世界はそれを愛と呼ぶ



「…………んぅ……そうま……」

考え込んでいると、聞こえてきた声。
まだ眠そうな瞳。弧を描く唇。

「おはよう、沙耶」

「ん……」

身を寄せてくる彼女を抱き寄せて、愛しさを込めて、額にキスをする。

「─フフッ、」

沙耶はくすぐったそうに笑い、顔を上げて。

「……何か、良いことでもあったの?」

「ちょっとね」

「へぇ……聞いても良かったら、後で教えてね」

「うん。あとで、ゆっくりとした時に話すよ。朝から話すにはちょっと……俺もまだ少し、混乱してるから」

「……相馬が混乱するなんて、珍しいね?」

「そりゃしますよ。まだ18歳なので」

「フフフッ、そうだね」

沙耶はギューッと抱きついてくる。

……可愛い恋人が、可愛く甘えてくる。
それを可愛くて愛おしいと思うのは、正常。

「……怖くなかった?」

頭を撫でながら、聞いてみる。
相馬の頭に生えた角、生えた牙、変わった瞳の色……それら全ては、相馬が化け物と呼ばれた所以。
時に、相馬に人としての理性すらも奪い取る代物。

「ん〜?強いていえば、美しすぎて怖かったかも」

「………………ん?」

何を言われたのかわからず、思わず聞き返す。

「綺麗すぎて、美しすぎて怖いって言うじゃん?それに近い感情かな……私が触れるのは畏れ多い、みたいな」

「……」

「でも、そんな貴方を私が独り占めできるんだ〜なんて、仄暗い独占欲もあったの」

えへへ、と、照れたように笑う彼女をどうしてやろう。

「大丈夫。私、相馬のことがもっと好きになった」

「不調とかは?大丈夫か?」

「全然。元気だよ。逆に、ちょっと調子が良すぎるくらい」

沙耶はそう言いながら、起き上がって。

「気分転換に、体育とかだけでも出席しようかな。私の組は参加者少ないから、空いてる先生さえいれば見てもらえるし、単位貰えるかも」

「でも、既に成績優秀者だから、かなり免除対象だろ?通学しなくていいって、理事長が言うくらいだし……早めに卒業でもしたいのか?」

「ん〜そうだね。そもそも、私は1年遅れて入学したけど、家の教育のお陰で、2年から編入出来た。それでも、私は相馬と違って、まだあと1年ある。あまり、学校で時間を使いたくないんだ。友達だっていないし、相馬が、相馬たちがいてくれればもう、何も要らないし」

「でも、俺達だけじゃない、普通の友達と関係を持つのも、人生において楽しいかもよ?」

「んー、相馬は分かってくれると思うけど、私がどんなに頑張っても、そう振舞っても、黒橋の名は、家の名前は付き纏うの。本音か嘘か相手の心を見ながら振る舞うのは、もう疲れた。生きていくだけで精一杯。だから、今は相馬たちだけでいいや」

相馬をはじめとし、桜や光輝、千歳たちは、沙耶にお世辞や遜る理由がない。
何故なら、家格として、彼らが圧倒的に上だからだ。

柚香や大樹さん達、大人に囲まれて育ってきた沙耶にとって、真姫と関係を築けただけでも、かなり頑張った方なのだろう。
人を信じたくない、信じられない、信じてしまえば、もしもの事があった時、耐えられなくなるから。
─これはある意味、沙耶なりの自己防衛。

「……相馬は卒業したら、向こうに帰るの?」

少し泣きそうな顔で笑った沙耶の頭を徐に撫でると、沙耶が呟いた。

「帰らないよ。

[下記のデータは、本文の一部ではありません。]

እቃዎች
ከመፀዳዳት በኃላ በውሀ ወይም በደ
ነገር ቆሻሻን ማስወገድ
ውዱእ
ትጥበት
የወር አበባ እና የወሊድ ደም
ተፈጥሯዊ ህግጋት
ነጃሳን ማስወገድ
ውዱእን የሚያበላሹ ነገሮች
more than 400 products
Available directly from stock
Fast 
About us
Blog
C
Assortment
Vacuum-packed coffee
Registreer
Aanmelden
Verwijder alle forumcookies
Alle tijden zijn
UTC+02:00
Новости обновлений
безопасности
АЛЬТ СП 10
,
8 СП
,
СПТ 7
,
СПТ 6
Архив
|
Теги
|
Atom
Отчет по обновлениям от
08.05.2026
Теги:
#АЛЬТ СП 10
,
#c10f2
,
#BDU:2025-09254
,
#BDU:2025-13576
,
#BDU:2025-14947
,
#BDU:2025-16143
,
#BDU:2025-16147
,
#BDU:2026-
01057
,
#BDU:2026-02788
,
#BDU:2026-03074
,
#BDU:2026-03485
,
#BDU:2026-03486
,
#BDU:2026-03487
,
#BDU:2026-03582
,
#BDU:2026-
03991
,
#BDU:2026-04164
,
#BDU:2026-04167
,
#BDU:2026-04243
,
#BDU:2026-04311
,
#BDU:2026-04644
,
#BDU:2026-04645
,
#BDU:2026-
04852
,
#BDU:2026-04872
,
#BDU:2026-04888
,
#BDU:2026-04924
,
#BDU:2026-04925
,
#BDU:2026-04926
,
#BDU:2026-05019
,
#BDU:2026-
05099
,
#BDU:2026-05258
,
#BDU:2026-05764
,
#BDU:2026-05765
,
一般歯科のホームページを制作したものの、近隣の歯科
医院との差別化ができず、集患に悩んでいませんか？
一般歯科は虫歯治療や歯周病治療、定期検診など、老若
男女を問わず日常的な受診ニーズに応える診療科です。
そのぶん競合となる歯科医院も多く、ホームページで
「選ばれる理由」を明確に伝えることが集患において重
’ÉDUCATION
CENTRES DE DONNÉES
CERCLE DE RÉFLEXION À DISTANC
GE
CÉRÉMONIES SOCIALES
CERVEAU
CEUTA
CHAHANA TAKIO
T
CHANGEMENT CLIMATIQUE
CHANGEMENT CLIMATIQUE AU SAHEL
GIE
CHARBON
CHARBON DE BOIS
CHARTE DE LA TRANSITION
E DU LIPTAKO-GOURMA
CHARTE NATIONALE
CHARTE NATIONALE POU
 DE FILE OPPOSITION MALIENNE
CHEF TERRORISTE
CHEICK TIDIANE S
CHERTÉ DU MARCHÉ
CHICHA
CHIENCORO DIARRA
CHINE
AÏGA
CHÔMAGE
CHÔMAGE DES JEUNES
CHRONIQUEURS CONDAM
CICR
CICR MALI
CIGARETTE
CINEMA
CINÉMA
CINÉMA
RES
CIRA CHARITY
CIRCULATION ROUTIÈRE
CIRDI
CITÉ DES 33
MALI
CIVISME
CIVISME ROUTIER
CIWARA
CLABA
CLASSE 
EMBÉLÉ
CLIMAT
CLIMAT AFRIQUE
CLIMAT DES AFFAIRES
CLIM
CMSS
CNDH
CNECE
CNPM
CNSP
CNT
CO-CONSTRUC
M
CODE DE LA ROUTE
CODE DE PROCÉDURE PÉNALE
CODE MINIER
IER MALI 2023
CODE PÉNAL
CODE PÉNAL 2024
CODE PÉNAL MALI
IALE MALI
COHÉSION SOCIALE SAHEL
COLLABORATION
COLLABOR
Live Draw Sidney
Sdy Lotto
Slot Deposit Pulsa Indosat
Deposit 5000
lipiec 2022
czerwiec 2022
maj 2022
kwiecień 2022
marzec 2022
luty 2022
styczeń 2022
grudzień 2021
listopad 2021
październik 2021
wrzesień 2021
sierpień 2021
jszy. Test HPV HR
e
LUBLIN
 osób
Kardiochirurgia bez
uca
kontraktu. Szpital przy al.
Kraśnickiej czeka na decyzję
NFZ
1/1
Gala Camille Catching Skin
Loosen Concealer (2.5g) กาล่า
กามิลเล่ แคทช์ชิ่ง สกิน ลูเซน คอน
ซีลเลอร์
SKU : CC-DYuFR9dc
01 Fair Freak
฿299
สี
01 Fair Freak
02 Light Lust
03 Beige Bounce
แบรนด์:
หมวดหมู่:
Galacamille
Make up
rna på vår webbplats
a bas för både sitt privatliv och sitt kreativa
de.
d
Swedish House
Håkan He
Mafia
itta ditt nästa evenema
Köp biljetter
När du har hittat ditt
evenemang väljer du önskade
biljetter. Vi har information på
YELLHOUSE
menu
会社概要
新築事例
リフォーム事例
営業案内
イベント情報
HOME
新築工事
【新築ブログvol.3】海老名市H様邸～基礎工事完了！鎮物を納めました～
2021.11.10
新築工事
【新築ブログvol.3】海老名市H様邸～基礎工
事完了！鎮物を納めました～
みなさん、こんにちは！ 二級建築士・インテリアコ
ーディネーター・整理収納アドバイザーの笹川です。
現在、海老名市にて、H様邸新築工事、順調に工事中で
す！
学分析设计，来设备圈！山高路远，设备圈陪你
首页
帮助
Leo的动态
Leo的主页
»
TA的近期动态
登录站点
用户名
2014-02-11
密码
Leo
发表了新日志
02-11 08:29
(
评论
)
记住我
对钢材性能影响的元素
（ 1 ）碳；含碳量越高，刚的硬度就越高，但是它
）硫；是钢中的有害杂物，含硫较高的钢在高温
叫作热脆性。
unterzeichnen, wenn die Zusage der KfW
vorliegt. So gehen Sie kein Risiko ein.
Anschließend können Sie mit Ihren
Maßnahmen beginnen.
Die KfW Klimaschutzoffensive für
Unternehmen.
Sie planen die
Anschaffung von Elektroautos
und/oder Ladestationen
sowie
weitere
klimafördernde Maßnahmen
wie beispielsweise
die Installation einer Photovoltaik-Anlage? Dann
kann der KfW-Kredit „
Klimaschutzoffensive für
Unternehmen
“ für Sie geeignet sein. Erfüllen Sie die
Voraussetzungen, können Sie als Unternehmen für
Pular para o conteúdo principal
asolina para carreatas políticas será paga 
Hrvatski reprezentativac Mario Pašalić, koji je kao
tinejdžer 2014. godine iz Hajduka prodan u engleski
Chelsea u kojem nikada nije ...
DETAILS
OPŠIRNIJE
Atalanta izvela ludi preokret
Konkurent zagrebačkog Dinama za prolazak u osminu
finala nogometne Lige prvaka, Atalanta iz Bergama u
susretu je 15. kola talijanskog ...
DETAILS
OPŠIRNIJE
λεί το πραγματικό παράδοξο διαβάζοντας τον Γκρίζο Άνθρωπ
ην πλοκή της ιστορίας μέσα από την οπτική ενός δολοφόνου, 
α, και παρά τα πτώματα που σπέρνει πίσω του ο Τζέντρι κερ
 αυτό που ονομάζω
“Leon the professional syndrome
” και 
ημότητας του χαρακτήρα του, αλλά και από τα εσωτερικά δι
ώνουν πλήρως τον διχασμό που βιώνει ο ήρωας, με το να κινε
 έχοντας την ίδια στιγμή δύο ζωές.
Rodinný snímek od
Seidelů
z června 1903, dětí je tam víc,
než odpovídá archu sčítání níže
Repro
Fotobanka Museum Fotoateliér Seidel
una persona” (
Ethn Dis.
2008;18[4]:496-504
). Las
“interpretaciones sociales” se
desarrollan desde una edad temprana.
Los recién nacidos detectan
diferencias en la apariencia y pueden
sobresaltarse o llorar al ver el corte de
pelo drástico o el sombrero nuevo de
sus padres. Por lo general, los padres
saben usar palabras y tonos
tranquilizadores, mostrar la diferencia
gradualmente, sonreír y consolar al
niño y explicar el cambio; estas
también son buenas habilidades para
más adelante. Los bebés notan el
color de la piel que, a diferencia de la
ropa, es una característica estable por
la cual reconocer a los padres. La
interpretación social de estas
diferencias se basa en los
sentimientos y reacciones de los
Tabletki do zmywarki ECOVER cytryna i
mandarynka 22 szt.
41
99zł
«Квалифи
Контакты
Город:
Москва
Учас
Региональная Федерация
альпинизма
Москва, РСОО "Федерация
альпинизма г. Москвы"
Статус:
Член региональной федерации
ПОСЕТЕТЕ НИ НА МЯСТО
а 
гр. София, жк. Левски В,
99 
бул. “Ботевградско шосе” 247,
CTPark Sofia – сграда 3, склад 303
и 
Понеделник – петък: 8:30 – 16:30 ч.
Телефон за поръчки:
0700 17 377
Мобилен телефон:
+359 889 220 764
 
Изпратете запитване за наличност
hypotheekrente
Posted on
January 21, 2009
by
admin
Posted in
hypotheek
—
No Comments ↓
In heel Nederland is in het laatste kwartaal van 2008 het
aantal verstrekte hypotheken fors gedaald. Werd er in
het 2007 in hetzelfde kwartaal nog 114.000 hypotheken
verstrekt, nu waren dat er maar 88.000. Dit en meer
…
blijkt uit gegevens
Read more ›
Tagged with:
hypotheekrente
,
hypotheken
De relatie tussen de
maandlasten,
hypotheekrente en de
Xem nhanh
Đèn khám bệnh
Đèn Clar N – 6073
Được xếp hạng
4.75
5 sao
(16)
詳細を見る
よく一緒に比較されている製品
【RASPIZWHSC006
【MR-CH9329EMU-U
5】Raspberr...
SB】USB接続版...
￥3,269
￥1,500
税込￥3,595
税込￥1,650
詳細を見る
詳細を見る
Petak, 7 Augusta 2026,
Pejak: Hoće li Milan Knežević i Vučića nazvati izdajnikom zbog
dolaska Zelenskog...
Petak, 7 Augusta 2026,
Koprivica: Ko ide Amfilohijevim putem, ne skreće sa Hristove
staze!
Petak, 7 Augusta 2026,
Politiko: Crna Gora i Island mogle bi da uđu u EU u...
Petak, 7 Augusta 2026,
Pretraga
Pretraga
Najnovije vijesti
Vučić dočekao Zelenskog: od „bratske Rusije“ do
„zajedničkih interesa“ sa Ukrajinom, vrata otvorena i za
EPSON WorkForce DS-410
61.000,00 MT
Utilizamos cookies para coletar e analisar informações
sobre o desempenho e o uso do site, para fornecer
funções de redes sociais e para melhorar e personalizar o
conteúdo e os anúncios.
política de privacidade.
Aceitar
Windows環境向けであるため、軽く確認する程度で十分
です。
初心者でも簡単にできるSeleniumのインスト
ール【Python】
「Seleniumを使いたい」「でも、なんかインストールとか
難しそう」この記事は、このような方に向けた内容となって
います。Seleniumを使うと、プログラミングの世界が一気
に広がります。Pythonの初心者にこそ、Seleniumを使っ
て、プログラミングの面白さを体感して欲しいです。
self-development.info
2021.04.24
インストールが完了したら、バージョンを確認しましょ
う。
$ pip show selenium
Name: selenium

仕事のために向こうに帰ったりすることはあるだろうけど、基本的にはここで、沙耶のそばで、1年は過ごす。何より、向こうに長期で帰らなくちゃならないことがあっても連れていくよ。契約を結んだんだ。俺が耐えられない」

相馬がそう言うと、沙耶は安心したように息をついた。
まだまだ課題が残る中で、どこまでの人材を駆使し、全てを上手く終わらせるか……相馬はあちこちから届き始めたメールの通知を見ながら、沙耶の綺麗な髪を梳く。